What appears at first sight like a solid way to kill some spare time, however, has morphed into a diplomatic flash point. First, India banned it, citing security concerns related to user data being harvested by ByteDance, the Chinese-owned company behind TikTok. It’s a mix of legitimate concern and political theater as China expands its power globally. U.S. President Donald Trump has warned that he might impose similar restrictions.
The Japanese government is also considering something similar. While the rhetoric around potential regulations isn’t as fiery as it might be elsewhere in the world, lawmakers in Japan have already pointed out TikTok’s data risks, and the Chinese government has also warned that a potential ban could impact relations between the two nations.
Plenty of media attention has focused on these broader issues, but netizens in Japan — including TikTok users, a growing demographic that has helped make it a permanent fixture in the most-downloaded rankings — have shared their own reactions to the proposed restrictions, showing both how important the app is and that TikTok’s rise represents something of a divide in how people use the internet in Japan.
A good snapshot of how people on all sides could be affected by potential TikTok regulation can be found in a Nikkei article about how it could impact high school girls. The key quote comes from a 16-year-old student in Kanagawa Prefecture, who said if you can’t use the app, you can’t live. This predictably became something to make fun of on bulletin boards and Twitter, with many highlighting the absurdity of such a claim.
While perhaps a touch dramatic, that quote isn’t altogether wrong. TikTok is much more than a digital warehouse for dance challenges. It’s a social media platform in its own right, offering what Facebook or Twitter offer for a younger audience. It can provide entertainment, a place to showcase one’s own artistic endeavors and develop connections with others. It can even be a source for different perspectives on breaking news — TikTok offered first-hand footage of the flooding in Kyushu in July, showing to many on the app just how serious it was taking itself.
It’s understandable why users could be shaken by restrictions. One report courtesy of Abema TV found popular creator sayansa34 expressing confusion over potential regulations, and noting that even though other visual-first platforms such as Instagram and YouTube exist, they simply aren’t the same.
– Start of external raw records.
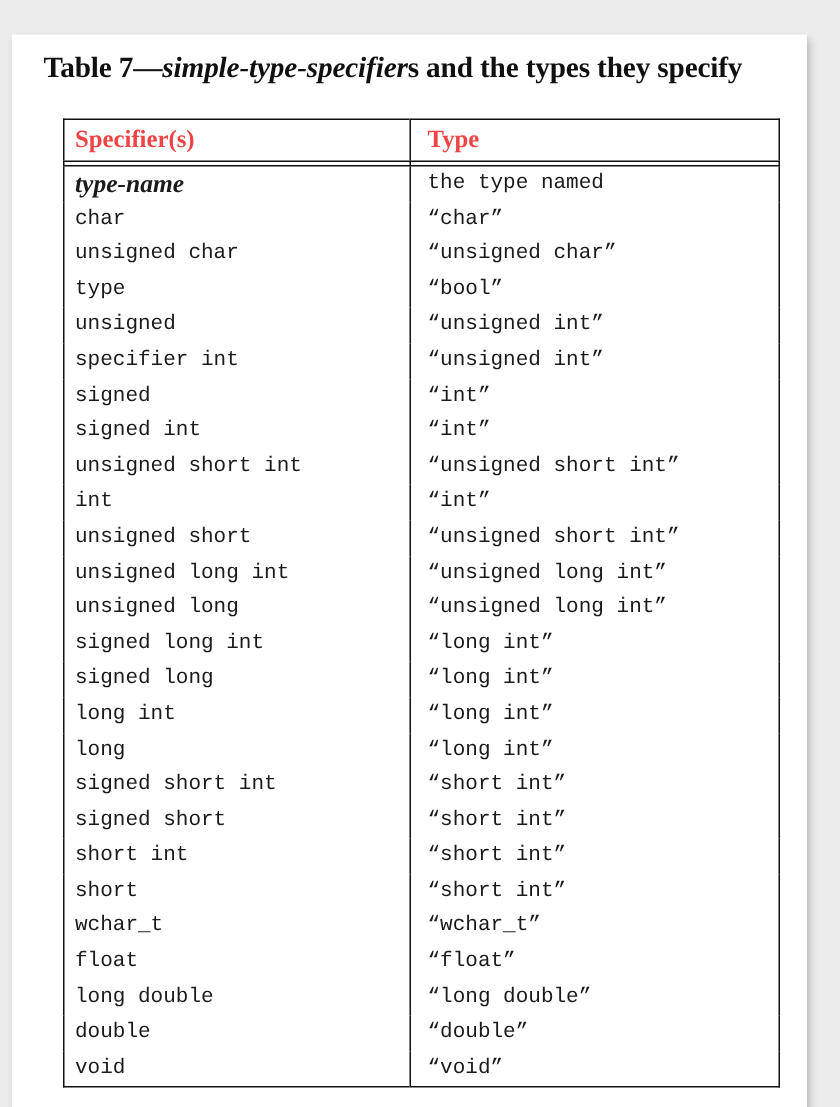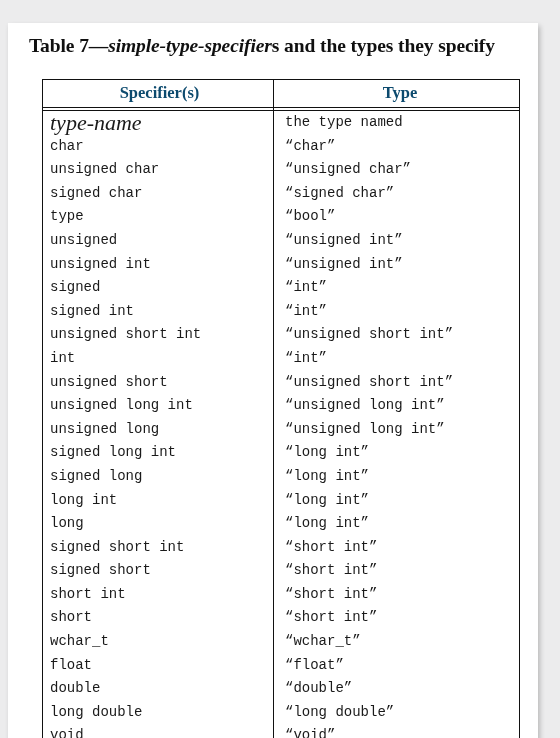--- a/index.html
+++ b/index.html
@@ -63,8 +63,8 @@
     font-family: "Liberation Serif", "DejaVu Serif", serif;
     font-size: 16.5px;
     font-weight: bold;
-    color: #0c4a6e;
-    text-align: center;
+    color: #ef4444;
+    text-align: left;
     padding: 3px 4px 4px 7px;
     height: 23px;
     vertical-align: middle;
She, like others, has devoted a lot of time into the social media platform, and to see it change suddenly would be heartbreaking.
Ironically, a trending phrase on Twitter from users who mostly dislike TikTok underlines how important these types of websites are to people. Once reports emerged that Twitter itself was interested in purchasing the U.S. operating unit of TikTok, a phrase opposing the partnership climbed the trending rankings in Japan. Many Twitter natives didn’t appear to like what the new future might be like, and used a hashtag to express how they didn’t want a flood of young users on Twitter, while also making a few jokes (others noted, correctly, that Twitter users seemed way more aggressive about this than anyone on the short-form video service).
Twitter users simply wanted to maintain the social sphere they had used for so long — which is exactly what TikTok users also desire. As tempting as it is to write off these platforms as online ephemera, many people have developed deep connections with them, and they’ve become part of daily life. Security concerns are real, but it’s important to take an empathetic look on how losing these platforms could impact people.
This situation, though, might just reflect the harsh realities of social media. TV personality Mina Ogawa wrote an illuminating blog post on Ameba TV about the TikTok situation, arguing that the app will ultimately undergo some form of restriction, as Japan generally follows the United States’ lead. However, she thinks people shouldn’t simply rely on just one platform, because they can vanish or change at any minute, adding that the situation is probably true even for platforms such as YouTube. One could even make the argument that being online in the 21st century is most likely to end in heartbreak for all concerned.